我们在自注意力部分简要讨论了使用位置编码的动机。这些是什么?虽然图片显示了位置编码,但使用位置嵌入比使用编码更常见。因此,我们在这里讨论一种常见的位置嵌入,但附录还涵盖了原始论文中使用的位置编码。位置嵌入与任何其他嵌入没有什么不同,只是我们将嵌入数字 1、2、3 等,而不是嵌入单词词汇表。所以这个嵌入是一个和词嵌入长度相同的矩阵,每列对应一个数字。这真的是它的全部。

The GPT architecture  GPT 架构

Let’s talk about the GPT architecture. This is what is used in most GPT models (with variation across). If you have been following the article thus far, this should be fairly trivial to understand. Using the box notation, this is what the architecture looks like at high level:
我们来谈谈 GPT 架构。这是大多数 GPT 模型中使用的(有变化)。如果您到目前为止一直在关注这篇文章,那么理解起来应该相当简单。使用框表示法,这是架构在高级上的样子:

Press enter or click to view image in full size

The GPT Architecture. Image by author
GPT 架构。图片由作者提供

At this point, other than the “GPT Transformer Block” all the other blocks have been discussed in great detail. The + sign here simply means that the two vectors are added together (which means the two embeddings must be the same size). Let’s look at this GPT Transformer Block:
至此,除了“GPT Transformer Block”之外,所有其他块都已经进行了非常详细的讨论。这里的 + 号仅表示将两个向量相加(这意味着两个嵌入的大小必须相同)。让我们看看这个 GPT Transformer 块:

Press enter or click to view image in full size

And that’s pretty much it. It is called “transformer” here because it is derived from and is a type of transformer — which is an architecture we will look at in the next section. This doesn’t affect understanding as we’ve already covered all the building blocks shown here before. Let’s recap everything we’ve covered so far building up to this GPT architecture:
差不多就是这样。它在这里被称为“变压器”,因为它源自并且是一种变压器——这是我们将在下一节中介绍的架构。这不会影响理解,因为我们之前已经介绍了此处显示的所有构建块。让我们回顾一下迄今为止我们为构建这个 GPT 架构所涵盖的所有内容:

  • We saw how neural nets take numbers and output other numbers and have weights as parameters which can be trained
    我们看到了神经网络如何接受数字并输出其他数字,并将权重作为可以训练的参数
  • We can attach interpretations to these input/output numbers and give real world meaning to a neural network
    我们可以为这些输入/输出数字附加解释,并为神经网络赋予现实世界的意义
  • We can chain neural networks to create bigger ones, and we can call each one a “block” and denote it with a box to make diagrams easier. Each block still does the same thing, take in a bunch of numbers and output other bunch of numbers
    我们可以链接神经网络来创建更大的神经网络,我们可以将每个神经网络称为“块”并用方框表示,以使图表更容易。每个块仍然做同样的事情,接收一堆数字并输出其他一堆数字
  • We learned a lot of different types of blocks that serve different purposes
    我们学到了很多不同类型的块,它们服务于不同的目的
  • GPT is just a special arrangement of these blocks that is shown above with an interpretation that we discussed in Part 1
    GPT 只是这些块的特殊排列,如上所示,我们在第 1 部分中讨论了解释

Modifications have been made over time to this as companies have built up to powerful modern LLMs, but the basic remains the same.
随着时间的推移,随着公司已经建立了强大的现代法学硕士,对此进行了修改,但基本原理保持不变。
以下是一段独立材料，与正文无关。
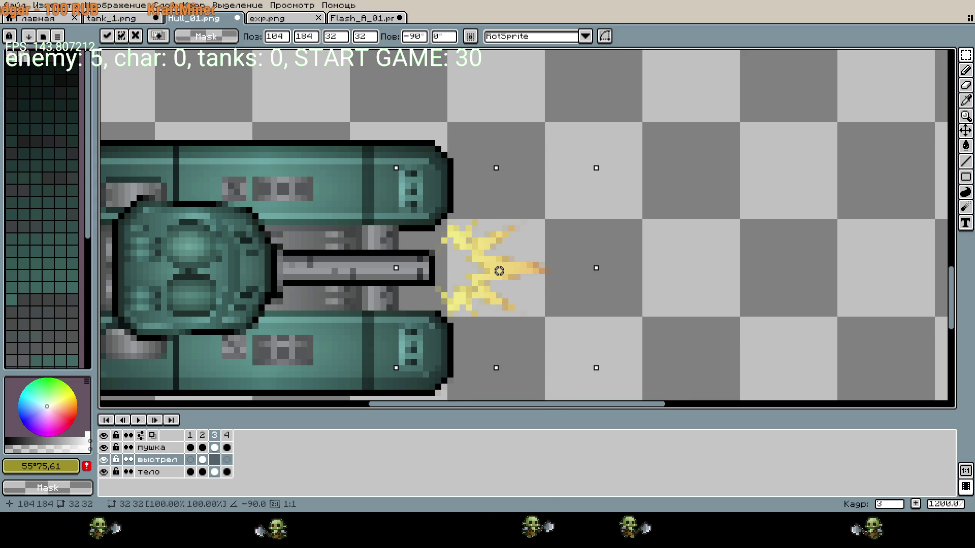
{"action": "scroll", "coordinate": [558, 279], "scroll_direction": "up", "scroll_amount": 5}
Now, this GPT transformer is actually what is called a “decoder” in the original transformer paper that introduced the transformer architecture. Let’s take a look at that.
现在,这个 GPT transformer 实际上就是最初引入 transformer 架构的 transformer 论文中所说的“解码器”。让我们来看看。
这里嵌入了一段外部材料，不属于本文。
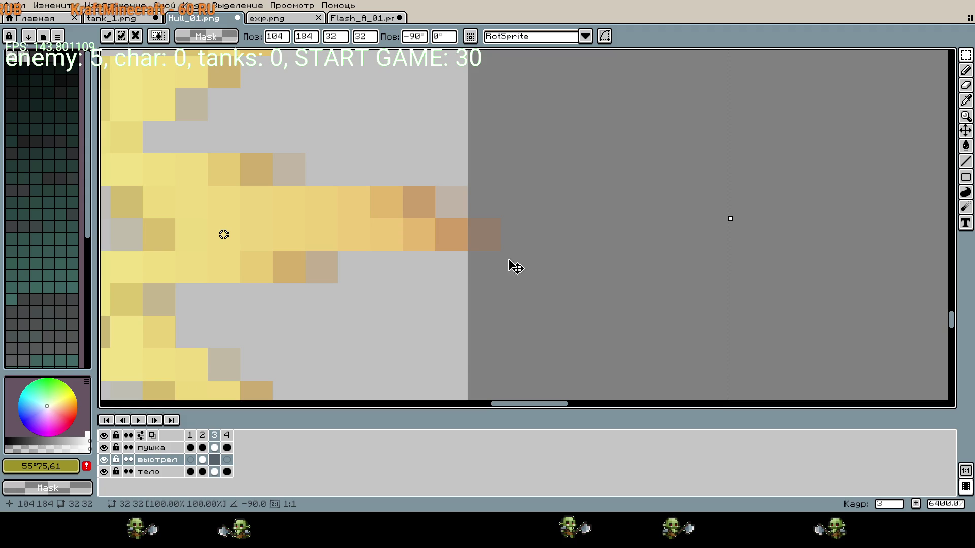
{"action": "key", "text": "Return"}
The transformer architecture
变压器架构

This is one of the key innovations driving rapid acceleration in the capabilities of language models recently. Transformers not only improved the prediction accuracy, they are also easier/more efficient than previous models (to train), allowing for larger model sizes. This is what the GPT architecture above is based on.
这是近期推动语言模型能力快速加速的关键创新之一。Transformer 不仅提高了预测精度,而且比以前的模型(训练)更容易/更高效,允许更大的模型大小。这就是上面的 GPT 架构所基于的。

If you look at GPT architecture, you can see that it is great for generating the next word in the sequence. It fundamentally follows the same logic we discussed in Part 1. Start with a few words and then continue generating one at a time. But, what if you wanted to do translation. What if you had a sentence in german (e.g. “Wo wohnst du?” = “Where do you live?”) and you wanted to translate it to english. How would we train the model to do this?
如果您查看 GPT 架构,您会发现它非常适合生成序列中的下一个单词。它从根本上遵循我们在第 1 部分中讨论的相同逻辑。从几个单词开始,然后继续一次生成一个单词。但是,如果你想做翻译怎么办?如果你有一个德语句子(例如“Wo wohnst du?” = “你住在哪里?”),并且你想把它翻译成英语怎么办?我们将如何训练模型来做到这一点?

Well, first thing we would need to do is figure out a way to input german words. Which means we have to expand our embedding to include both german and english. Now, I guess here is a simply way of inputting the information. Why don’t we just concatenate the german sentence at the beginning of whatever so far generated english is and feed it to the context. To make it easier for the model, we can add a separator. This would look something like this at each step:
好吧,我们需要做的第一件事是找出一种输入德语单词的方法。这意味着我们必须扩展我们的嵌入以包括德语和英语。现在,我想这是一种输入信息的简单方法。为什么我们不直接将德语句子连接在迄今为止生成的英语的开头,并将其提供给上下文。为了使模型更容易,我们可以添加一个分隔符。这在每个步骤中看起来像这样:

Press enter or click to view image in full size

Image by author  图片由作者提供

This will work, but it has room for improvement:
这将有效,但还有改进的空间:

  • If the context length is fixed, sometimes the original sentence is lost
    如果上下文长度是固定的,有时会丢失原句
  • The model has a lot to learn here. Two languages simultaneously, but also to know that <SEP> is the separator token where it needs to start translating
    该模型在这里有很多东西需要学习。同时两种语言,还要知道是分<SEP>隔符标记,它需要开始翻译
  • You are processing the entire german sentence, with different offsets, for each word generation. This means there will be different internal representations of the same thing and the model should be able to work through it all for translation
    您正在处理每个单词生成的整个德语句子,具有不同的偏移量。这意味着同一事物将有不同的内部表示,并且模型应该能够处理所有翻译

Transformer was originally created for this task and consists of an “encoder” and a “decoder” — which are basically two separate blocks. One block simply takes the german sentence and gives out an intermediate representation (again, bunch of numbers, basically) — this is called the encoder.
Transformer 最初是为此任务创建的,由一个“编码器”和一个“解码器”组成——它们基本上是两个独立的块。一个块简单地采用德语句子并给出一个中间表示(同样,基本上是一堆数字)——这称为编码器。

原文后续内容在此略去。